A novel way of defending against mass uses of our data

Permalink to this post

AI is getting better at performing mass categorization of photos and text. A developer can scrape a bunch of photos from, say, Facebook — either directly, likely violating the terms of service, or through offering an app by which people consent to the access — and then use a well-trained categorizer to automatically discern ethnicity, gender, or even identity.

Some defenses can be built in against abuse, starting with a technical parlor trick and ending with support from the law. There’s been promising research on “image perturbation” that adjusts a photo in a way that is unnoticeable to a human, but that completely confuses standard image recognition tools that might otherwise make it easy to categorize a photo. (There’s a helpful video summary of some of the research by NguyenYosinski, and Clune available here.)

For example, this intrepid group of MIT students can make Google’s otherwise-reliable image recognition algorithm mistake a turtle for a rifle, or a cat for … guacamole.

I’m part of a team at MIT and Harvard within the Assembly program — Thom Miano, Dhaval Adjodah, Francisco, Daniel Pedraza, Gretchen Greene, and Josh Joseph — that’s working on tools so that users can upload invisibly-modified photos of themselves to social media without making them so readily identifiable.

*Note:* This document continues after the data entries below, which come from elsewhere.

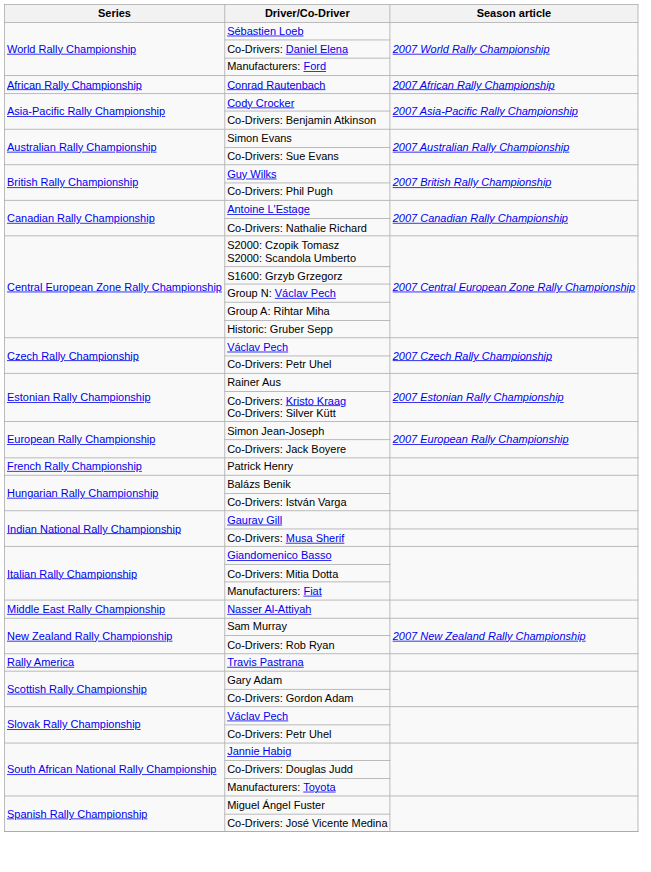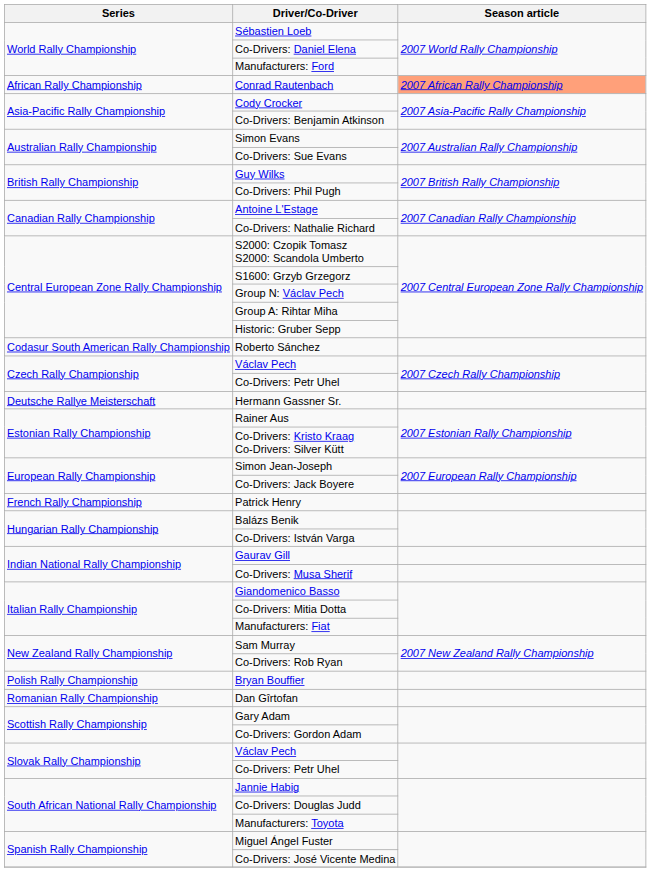Conrad Rautenbach | Season article: no background -> lightsalmon background
+ row: Codasur South American Rally Championship | Roberto Sánchez
+ row: Deutsche Rallye Meisterschaft | Hermann Gassner Sr.
- row: Middle East Rally Championship | Nasser Al-Attiyah
+ row: Polish Rally Championship | Bryan Bouffier
- row: Rally America | Travis Pastrana
+ row: Romanian Rally Championship | Dan Gîrtofan
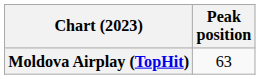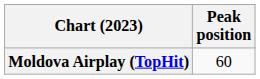Moldova Airplay (TopHit) | Peak position: 63 -> 60
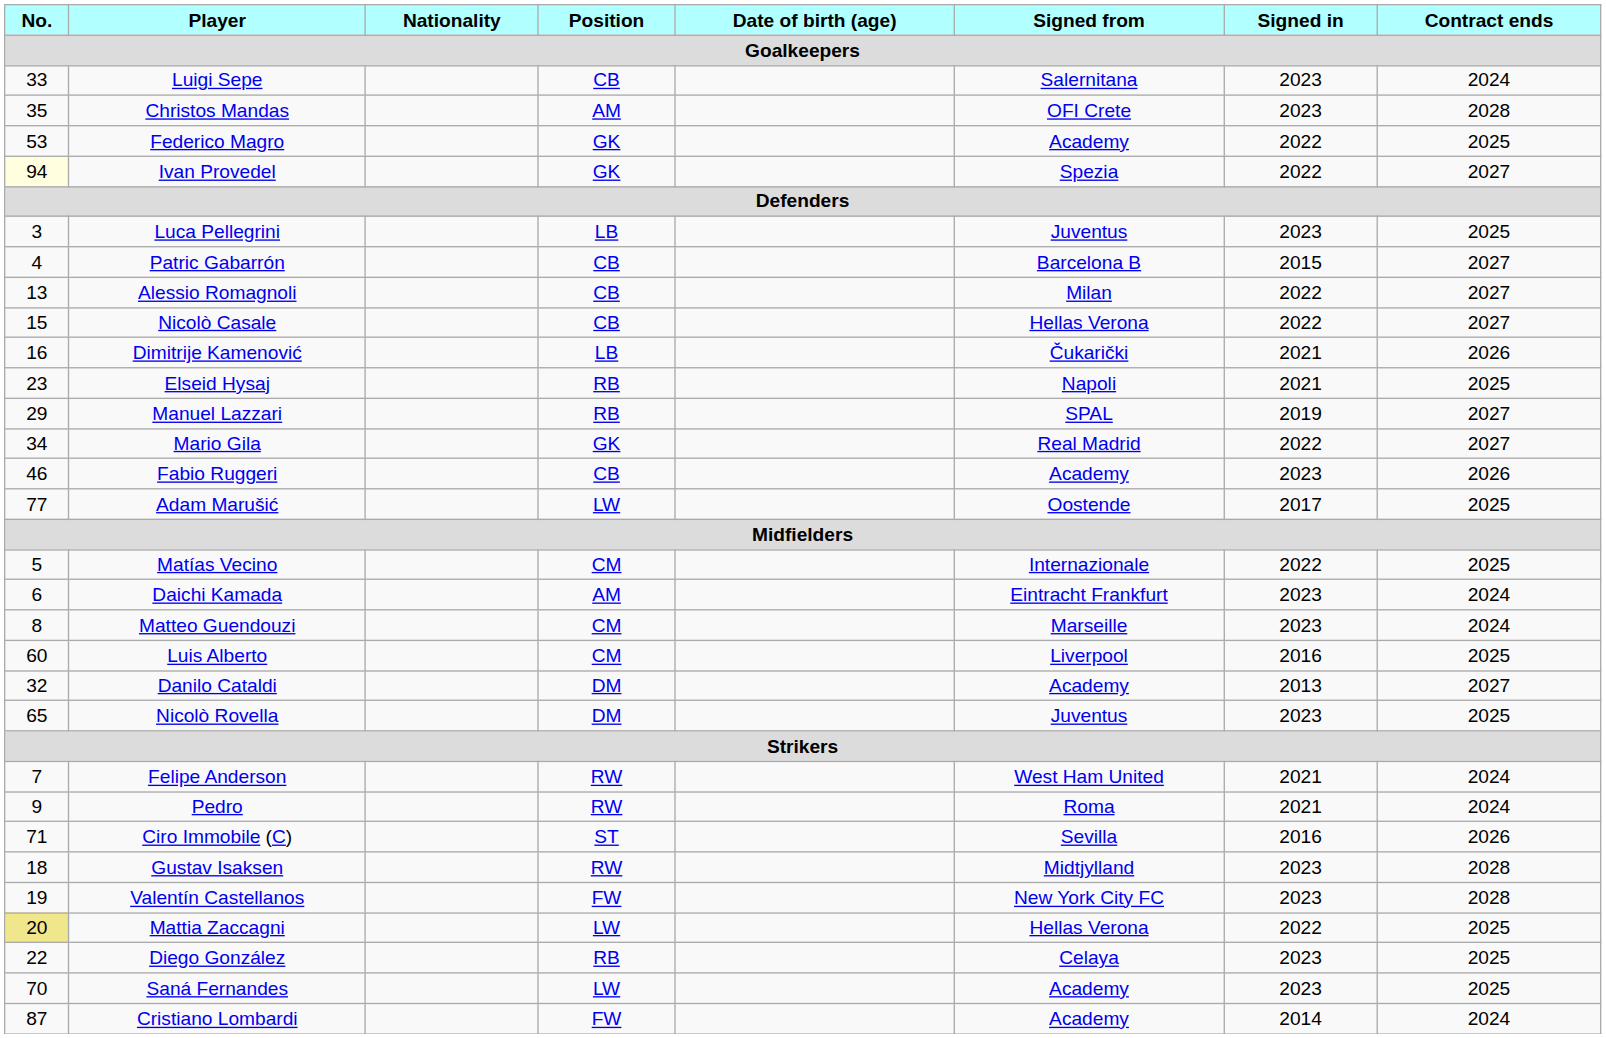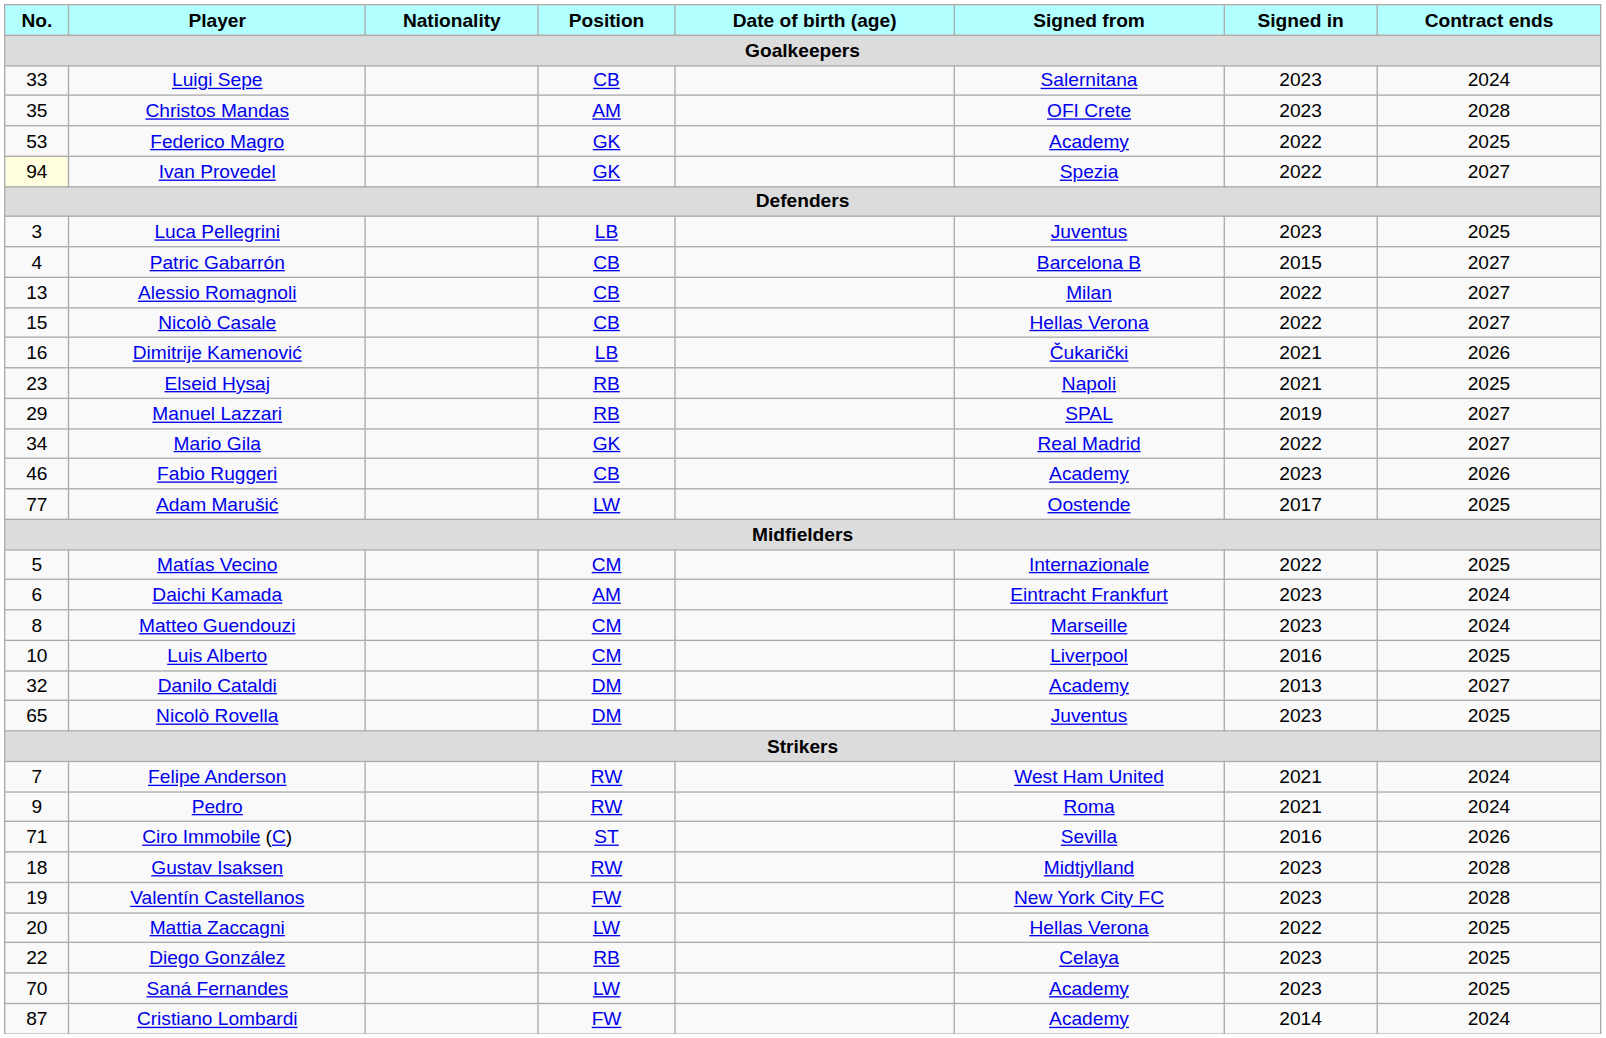Luis Alberto | No.: 60 -> 10
Mattia Zaccagni | No.: khaki background -> no background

Those modifications won’t thwart AI tools forever — but they’ll represent an unmistakable indication about user preference, and the law can then demand that those preferences be respected.

There is already a model for this: photos taken with a smartphone are invisibly labeled with time, date, and location. Facebook and Twitter for years have automatically stripped this information out before they show those photos on their services, avoiding a privacy nightmare by which a single photo could instantly locate someone. (There would no doubt have been Congressional hearings had they failed to do this.)

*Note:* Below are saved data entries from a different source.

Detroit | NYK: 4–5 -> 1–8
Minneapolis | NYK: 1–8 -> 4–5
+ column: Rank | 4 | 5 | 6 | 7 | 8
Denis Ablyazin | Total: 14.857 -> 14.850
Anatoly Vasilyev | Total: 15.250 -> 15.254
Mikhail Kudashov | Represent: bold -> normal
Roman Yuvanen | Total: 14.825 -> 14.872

They can and should similarly undertake, on behalf of their users, to perturb images with the latest technology to prevent widescale AI-assisted identification by others, and to provide an anchor similar to “do not track” to make user preferences about bulk downstream use abundantly clear.

And these defense need not only apply to photos. An insurance company had an opt-in plan for Facebook users to have the nature of their posts influence their car insurance rates. As the Guardian described it:

Facebook users who write in short, concise sentences, use lists, and arrange to meet friends at a set time and place, rather than just “tonight”, would be identified as conscientious. In contrast, those who frequently use exclamation marks and phrases such as “always” or “never” rather than “maybe” could be overconfident.

There are also techniques that have moved from academia to industry like “differential privacy” and its precursors, where decoy data — a few new random stray likes in a profile — can be introduced to allow for helpful generalizations from bulk data across lots of people while protecting individual privacy by preventing easy generalizations about a single person.